Tingkat penarikan awal tidak berbeda antara kelompok (Gbr. 1).
Mikrobiota feses
Perbedaan antara kelompok dalam komposisi mikrobiota terlihat pada minggu ke
8 (titik akhir percobaan primer) dipertahankan dengan tindak lanjut penelitian
yang lebih lama. Pada minggu ke 12 dan 26, kelompok uji memiliki persentase
bifidobakteri yang lebih tinggi dan persentase ER / CC yang lebih rendah
dibandingkan dengan kelompok kontrol (Gbr. 2). Pada minggu ke 26, efek
signifikan secara statistik pada mikrobiota tinja dipertahankan dalam analisis
subkelompok yang terdiri dari 54 subjek (29 tes dan 25 kontrol) yang tidak
menggunakan antibiotik sistemik selama masa penelitian hingga minggu ke 26
(Tabel 1a), dan dalam analisis subkelompok dari 39 subjek ( 20 tes dan 19
kontrol) yang terus mengambil produk studi yang dialokasikan sampai minggu ke
26 (Tabel 1b). Subkelompok komplementer dari subjek yang menerima antibiotik
selama masa studi juga menunjukkan persentase bifidobakteri yang lebih tinggi
dan ER / CC yang lebih rendah pada tes versus kontrol; namun, jumlah subjek
dalam kelompok komplementer ini terlalu kecil untuk interpretasi statistik
(masing-masing 6 vs 11; data tidak ditampilkan).

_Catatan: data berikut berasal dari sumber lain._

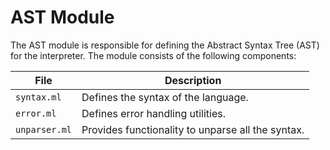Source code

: # AST Module

The AST module is responsible for defining the Abstract Syntax Tree (AST) for the interpreter. 
The module consists of the following components:

| File          | Description                                       |
| ------------- | ------------------------------------------------- |
| `syntax.ml`   | Defines the syntax of the language.               |
| `error.ml`    | Defines error handling utilities.                 |
| `unparser.ml` | Provides functionality to unparse all the syntax. |

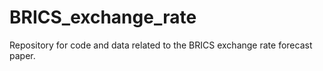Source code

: # BRICS_exchange_rate
Repository for code and data related to the BRICS exchange rate forecast paper.
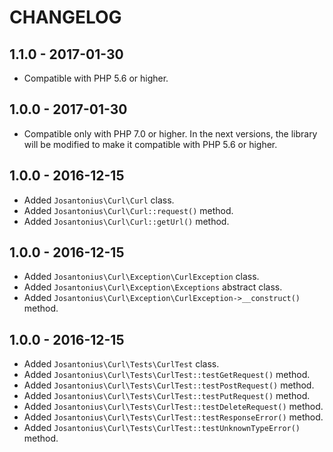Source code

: # CHANGELOG

## 1.1.0 - 2017-01-30
* Compatible with PHP 5.6 or higher.

## 1.0.0 - 2017-01-30
* Compatible only with PHP 7.0 or higher. In the next versions, the library will be modified to make it compatible with PHP 5.6 or higher.

## 1.0.0 - 2016-12-15
* Added `Josantonius\Curl\Curl` class.
* Added `Josantonius\Curl\Curl::request()` method.
* Added `Josantonius\Curl\Curl::getUrl()` method.

## 1.0.0 - 2016-12-15
* Added `Josantonius\Curl\Exception\CurlException` class.
* Added `Josantonius\Curl\Exception\Exceptions` abstract class.
* Added `Josantonius\Curl\Exception\CurlException->__construct()` method.

## 1.0.0 - 2016-12-15
* Added `Josantonius\Curl\Tests\CurlTest` class.
* Added `Josantonius\Curl\Tests\CurlTest::testGetRequest()` method.
* Added `Josantonius\Curl\Tests\CurlTest::testPostRequest()` method.
* Added `Josantonius\Curl\Tests\CurlTest::testPutRequest()` method.
* Added `Josantonius\Curl\Tests\CurlTest::testDeleteRequest()` method.
* Added `Josantonius\Curl\Tests\CurlTest::testResponseError()` method.
* Added `Josantonius\Curl\Tests\CurlTest::testUnknownTypeError()` method.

Subkelompok pelengkap dari
subjek yang tidak melanjutkan produk studi sampai minggu ke 26 menunjukkan
tren yang sama tetapi juga terlalu kecil untuk menarik kesimpulan (9 vs 10 subjek;
data tidak ditampilkan).
Persentase kelompok feses Clostridium histolyticum menurun dari minggu
0 hingga 8 pada kelompok uji (perubahan median -0,5; Q1-Q3: -2,4 hingga 0,1),
namun meningkat pada kelompok kontrol di minggu 8 (P=0,002), dan 26
(P<0,001). Tidak terdapat perbedaan antara kelompok pada tingkat Clostridium
lituseburense.
Marker eksploratori pada feses
Pada minggu 8 sIgA feses, FC, dan alpha1-antitrypsin semua berada di rentang
referensi bayi sehat menyusui. Nilai median level ECP feses berada di bawah
persentil 25 dari referensi sehat. Tatalaksana tidak berbeda secara statistic.
Karakteristik feses
Karakteristik feses tidak berbeda dalam statistic secara signifikan antara kelompok
perlakuan dan kontrol pada minggu 0, 8, 12, dan 26.
Gejala klinis
Secara umum, gejala klinis bersifat ringan (namun persisten) pada nilai dasar.
Selama studi ini nilai rata-rata gejala muntah, meludah, dan flatus menurun pada
kedua kelompok ke skor terendah dan tidak berbeda dalam statistic angtar
kelompok. Gejala respiratori menurun seiring waktu (batuk, hidung tersumbat),
atau tetap sama seperti awal studi dilakukan.
Menangis, tanda-tanda ketidaknyamanan (punggung melengkung), dan
gejala kulit menurun hingga ke titik terendah pada kedua kelompok di minggu ke-
26.
Median dasar [Q1 – Q3] SCORAD adalah 6,0 [0,0–19,0] dan 9,0 [0,0–
20,0] pada kelompok uji dan kontrol. Skor median menurun antara minggu 0 dan
26 sebesar 6,0 (Q1 – Q3: - 13.0, 0.0) dan 7.0 (Q1 – Q3: - 13.0, 0.0) masing-
masing pada kelompok uji dan kontrol (data tidak ditampilkan).